CAP: causes, risk factors, pathogenesis
From infection to hypoxia
Signs, symptoms, and imaging (pneumonia)
What does the fluid say?
Treatments and Complications
100

What organism is the most common cause of community-aquired bacterial pneumonia?

What is Streptococcus pneumoniae?

100

Failure of pulmonary defense mechanisms leads to inflammation that impairs this process responsible for moving air into the alveoli.

What is alveolar ventilation?

100

This type of cough is most commonly associated with typical bacterial pneumonia.

What is a productive cough with purulent sputum?

100

This procedure is performed to obtain pleural fluid for analysis.

What is thoracocentesis (thoracentesis)?

100

This high-dose penicillin-class antibiotic is commonly used outpatient treatment for community-acquired pneumonia.


What is amoxicillin?

200

These “atypical” pneumonia-causing organisms include Mycoplasma, Chlamydia, and this water-associated bacterium

What is Legionella?

200

This occurs in pneumonia when areas of the lung are perfused but not properly ventilated.

What is a ventilation/perfusion (V/Q) mismatch?

200

Unlike typical pneumonia, atypical pneumonia often presents with this type of cough.

What is a nonproductive (dry) cough?

200

This diagnostic tool is used to classify pleural effusions as exudative or transudative.

What are Light’s criteria?

200

Levofloxacin and moxifloxacin belong to this antibiotic class used to treat pneumonia.

What are respiratory fluoroquinolones?

300

Smoking increases pneumonia risk because it impairs this pulmonary defense mechanism responsible for clearing pathogens from the airway.

What is the mucociliary escalator?

300

Chronic hypoxemia from pneumonia can cause pulmonary vasoconstriction, eventually leading to these two complications.

What are pulmonary hypertension and cor pulmonale?

300

List the pulmonary physical exam findings of pneumonia?

What are crackles, egophony, bronchophony, dullness to percussion, and increased tactile fremitus


300

Name 3 conditions commonly associated with exudative pleural effusions.

What are infection, inflammation, malignancy, or autoimmune disease?

300

Name 4 clinical manifestations of cor pulmonale/right-sided heart failure.

What are jugular venous distention, peripheral edema, hepatomegaly, ascites, or a loud P2 heart sound?

400

List the 3 routes of infection.

What is microaspiration (Droplet infection) of airborne pathogens, aspiration of gastric acid/food/liquid, and hematogenous dissemination.

400

In this cause of hypoxemia, supplemental oxygen has little effect because blood bypasses ventilated alveoli.

“What is a right-to-left shunt?”

400

This type of pneumonia appears on imaging as diffuse reticular opacities without clear consolidation.

What is atypical (interstitial) pneumonia?

400

According to Light’s criteria, an effusion is considered exudative when the pleural fluid protein-to-serum protein ratio is greater than this value.

What is 0.5?

400

Compared with penicillin, ceftriaxone has enhanced bactericidal activity against many gram-negative organisms because of this...

What are beta-lactamases?

500

Pneumonia pathogens can spread between alveoli through these tiny interalveolar connections named after a German pathologist.

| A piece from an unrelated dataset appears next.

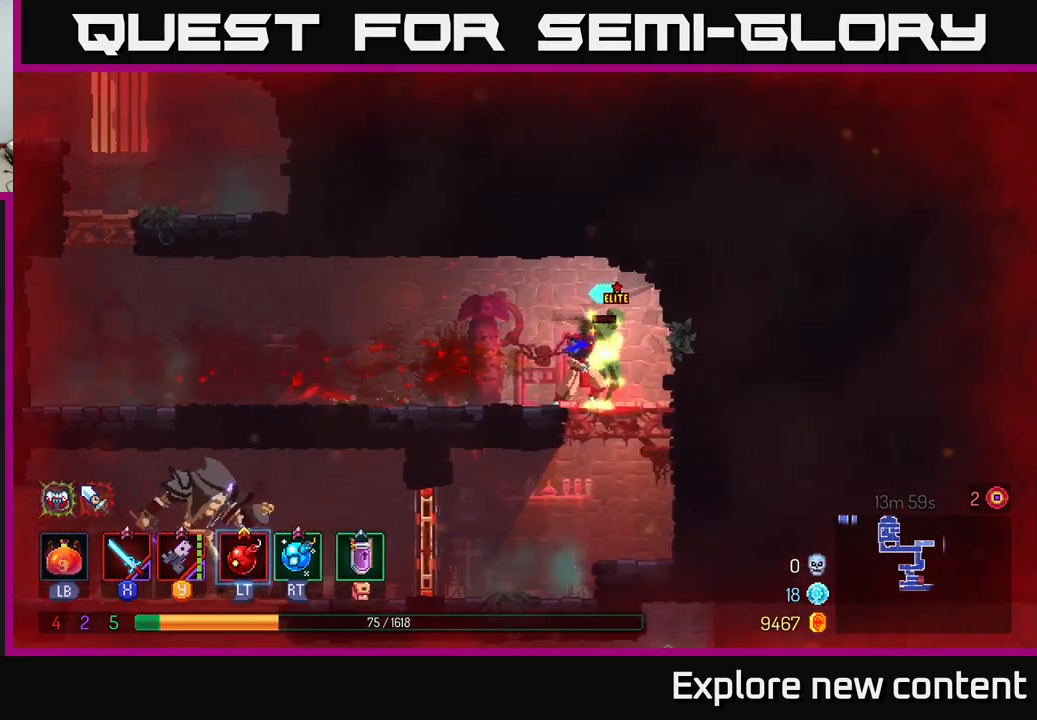
{"dt_ms": 500, "buttons": [], "left_stick": "center", "right_stick": "center", "events": [[100, "X", "up"], [133, "left_stick", "down"], [200, "X", "down"], [216, "left_stick", "center"], [250, "X", "up"], [333, "X", "down"], [433, "X", "up"]]}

What are the pores of Kohn?

500

What is intrapulmonary shunting?

What is when blood passes alveoli without any ventilation, leading to inadequate oxygenation, contributing to hypoxemia in pneumonia.


500

A patient with pneumonia has pleuritic chest pain, decreased breath sounds, dullness to percussion, and blunting of the costophrenic angle on chest X-ray. This complication is most likely present.

What is a pleural effusion?

500

A patient with pneumonia has pleural fluid LDH of 250 U/L and serum LDH of 500 U/L. The lab’s upper limit of normal serum LDH is 300 U/L. Determine whether this effusion is transudative or exudative.

What is an exudative effusion?

LDH ratio = 250 ÷ 500 = 0.5, which is not > 0.6.
But 250 is greater than ⅔ of 300 = 200, so it still meets Light’s criteria for an exudate.

500

Explain the progression from pneumonia to cor pulmonale.

What is: pneumonia causes alveolar inflammation and hypoxemia → hypoxic pulmonary vasoconstriction increases pulmonary vascular resistance → pulmonary hypertension develops → right ventricular hypertrophy and dilation occur, leading to cor pulmonale?